On January 7, 2026, Merck announced the initiation of the global Phase 3 KANDLELIT-007 trial (NCT07190248), a randomized, open-label, multicenter study evaluating calderasib (MK-1084), an investigational once-daily oral selective covalent inhibitor of KRAS G12C, in combination with KEYTRUDA QLEX™ as first-line therapy for adults with newly diagnosed advanced or metastatic nonsquamous non-small cell lung cancer (NSCLC) harboring KRAS G12C mutations.
The trial enrolls approximately 675 patients and compares the experimental arm—oral calderasib plus subcutaneous KEYTRUDA QLEX (a fixed-dose combination of pembrolizumab, a PD-1 inhibitor, and berahyaluronidase alfa for enhanced subcutaneous delivery, administered every six weeks)—against the control arm of KEYTRUDA QLEX plus intravenous pemetrexed and platinum chemotherapy (carboplatin or cisplatin). This design evaluates a potentially chemotherapy-free regimen requiring no intravenous access, offering greater convenience.
The primary endpoint is progression-free survival (PFS) assessed by blinded independent central review in patients with PD-L1 tumor proportion score (TPS) ≥1%. Key secondary endpoints include PFS in all patients, overall survival, objective response rate, duration of response, and safety across subgroups. KRAS mutations are the most common oncogenic drivers in cancer, with the G12C variant occurring in 4%-14% of NSCLC cases globally, predominantly in adenocarcinomas. Historically challenging to target, KRAS G12C inhibitors represent a therapeutic advance. The combination rationale builds on calderasib’s mechanism and prior data from the KANDLELIT program, including Phase 1/2 studies showing manageable safety and antitumor activity as monotherapy or with pembrolizumab.

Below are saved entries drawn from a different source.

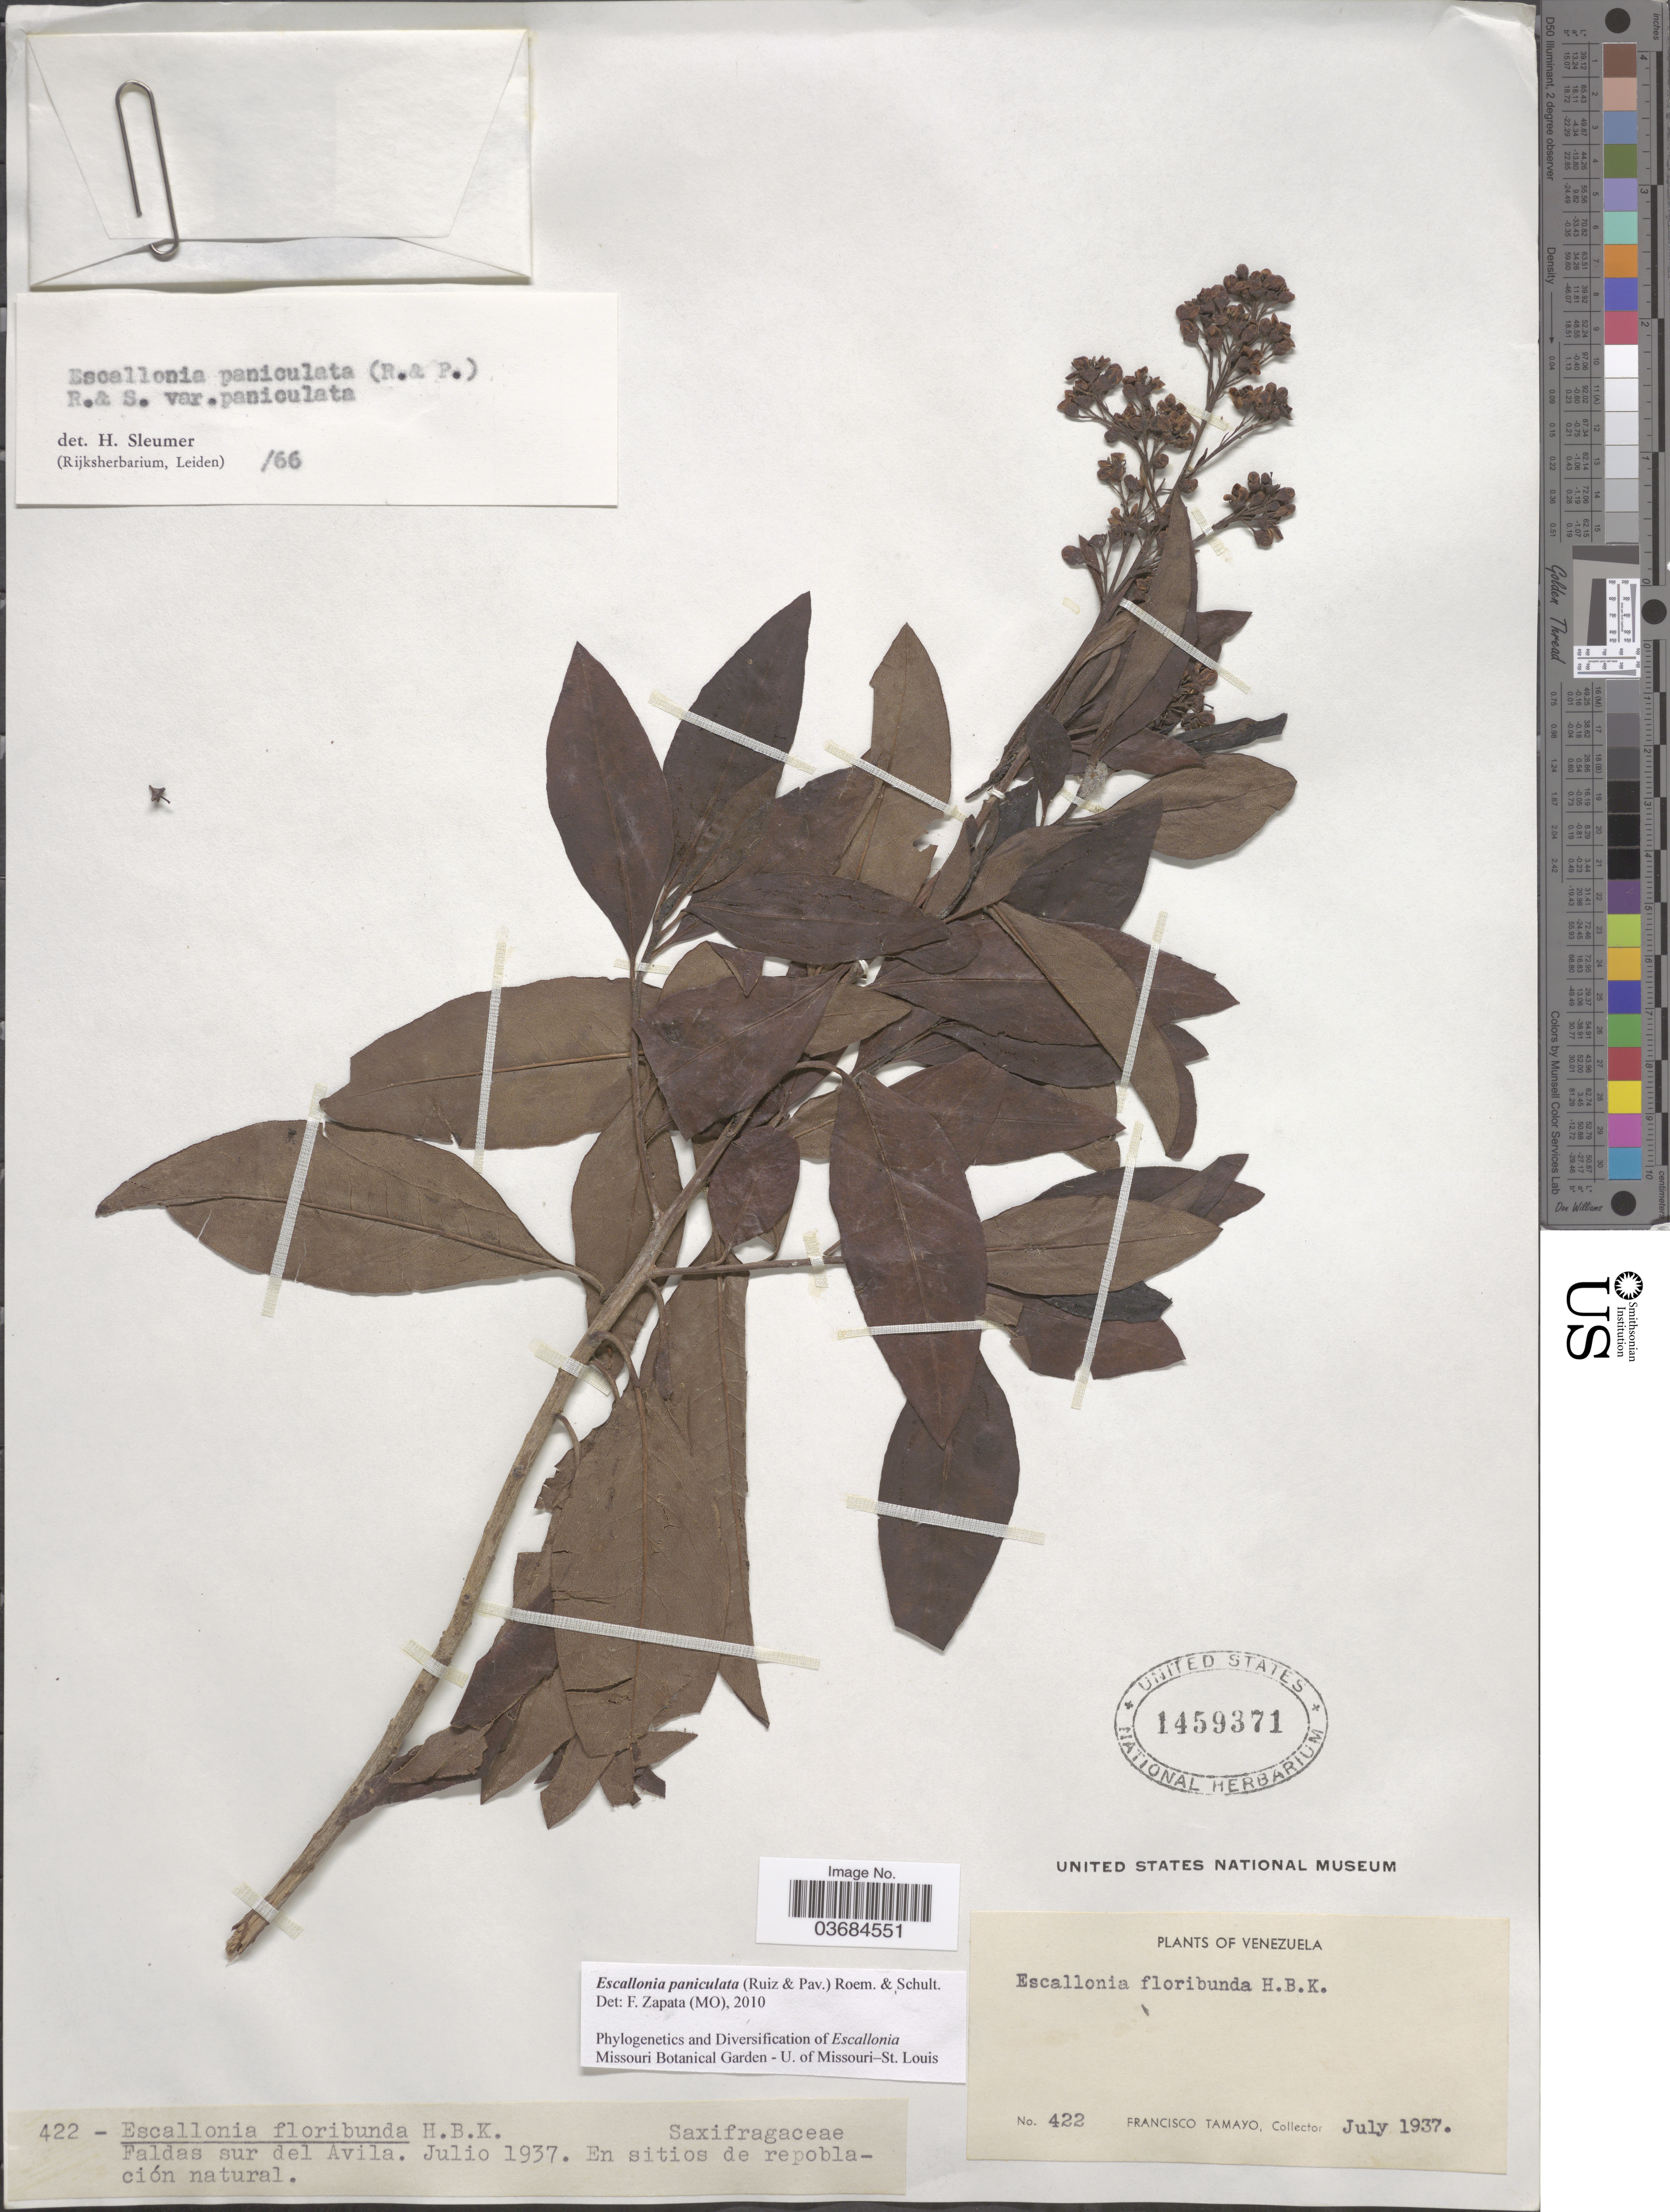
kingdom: Plantae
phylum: Tracheophyta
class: Magnoliopsida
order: Escalloniales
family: Escalloniaceae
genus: Escallonia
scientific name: Escallonia paniculata var. paniculata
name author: (Ruiz & Pav.) Roem. & Schult.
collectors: F. Tamayo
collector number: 422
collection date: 1937-07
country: Venezuela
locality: Faldas sur del Avila. En sitios de repoblación natural.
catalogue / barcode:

Dr. Gregory Lubiniecki, Vice President, Global Clinical Development, Merck Research Laboratories, stated that pairing calderasib with subcutaneous KEYTRUDA QLEX could improve outcomes for this patient population while addressing administration burdens. Lung cancer remains the leading cause of cancer mortality worldwide. This trial addresses unmet needs in KRAS G12C-mutant NSCLC, potentially establishing a novel standard for first-line treatment. Calderasib originates from a collaboration with Taiho Pharmaceutical and Astex Pharmaceuticals. Forward-looking statements highlight risks, including clinical, regulatory, and competitive uncertainties.